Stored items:

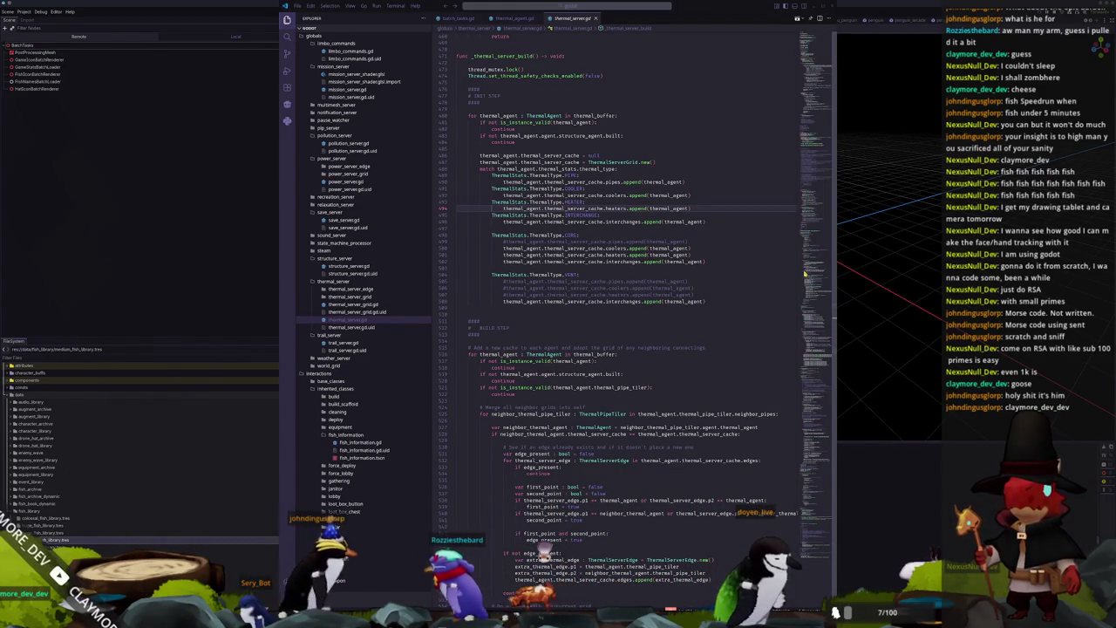
click(542, 500)
scroll(543, 435, down, 5)
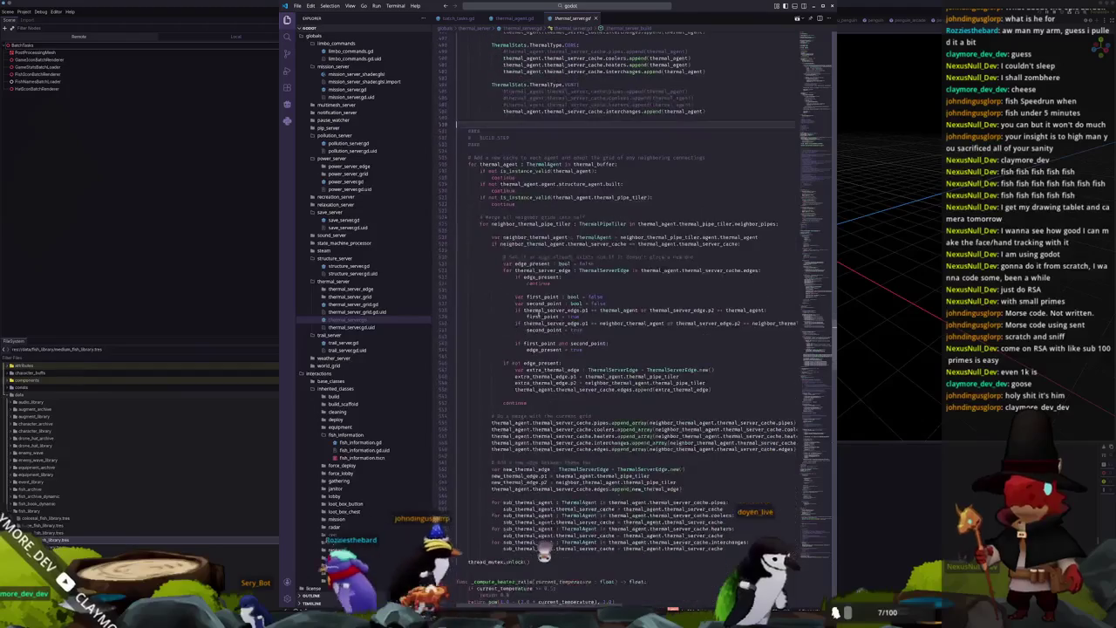
scroll(510, 328, down, 3)
scroll(510, 328, down, 3)
scroll(505, 331, down, 3)
scroll(500, 334, down, 3)
scroll(500, 334, down, 4)
scroll(501, 334, down, 2)
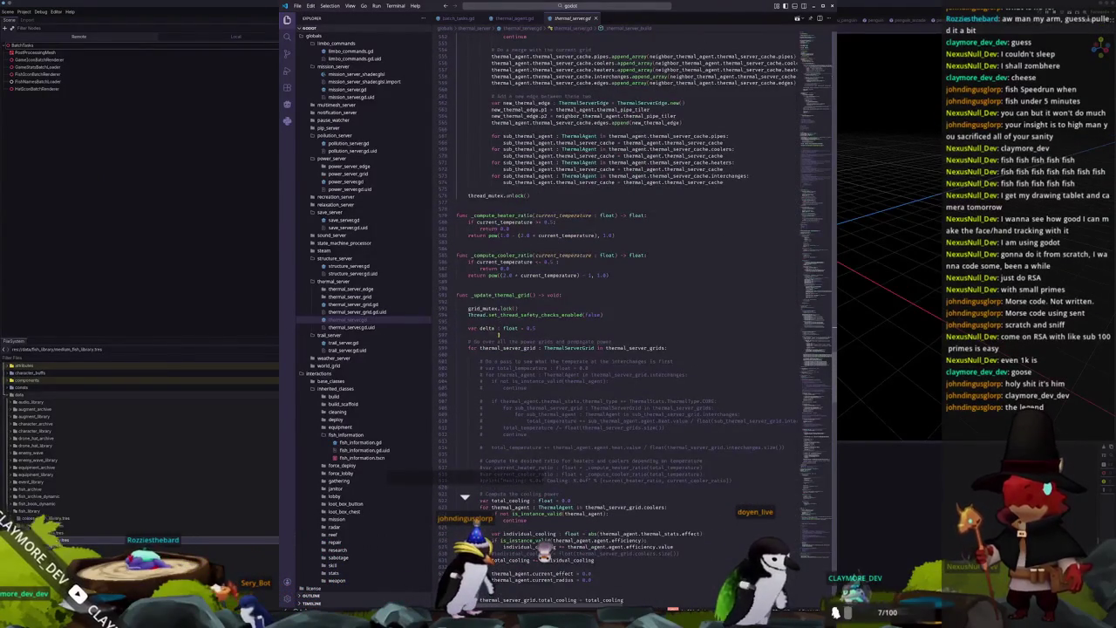
scroll(472, 341, down, 4)
scroll(471, 341, down, 4)
scroll(477, 345, down, 2)
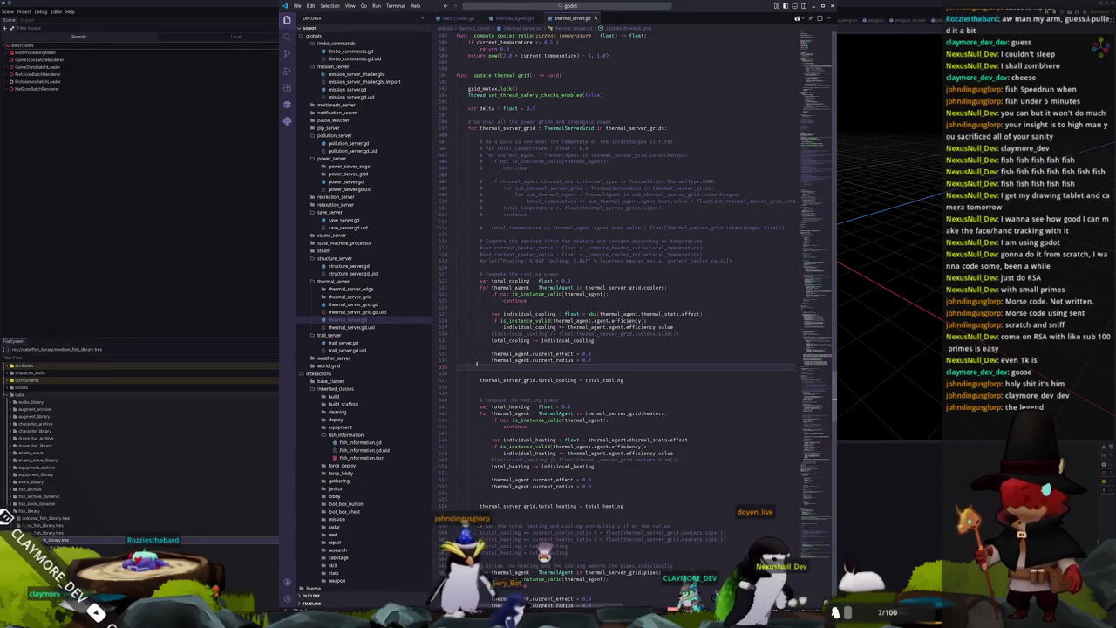
scroll(477, 364, down, 2)
scroll(477, 357, down, 1)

What is expected: Omit the pictures; print the records above exactly.

Response area:
click(542, 500)
scroll(543, 435, down, 5)
scroll(510, 328, down, 3)
scroll(510, 328, down, 3)
scroll(505, 331, down, 3)
scroll(500, 334, down, 3)
scroll(500, 334, down, 4)
scroll(501, 334, down, 2)
scroll(472, 341, down, 4)
scroll(471, 341, down, 4)
scroll(477, 345, down, 2)
scroll(477, 364, down, 2)
scroll(477, 357, down, 1)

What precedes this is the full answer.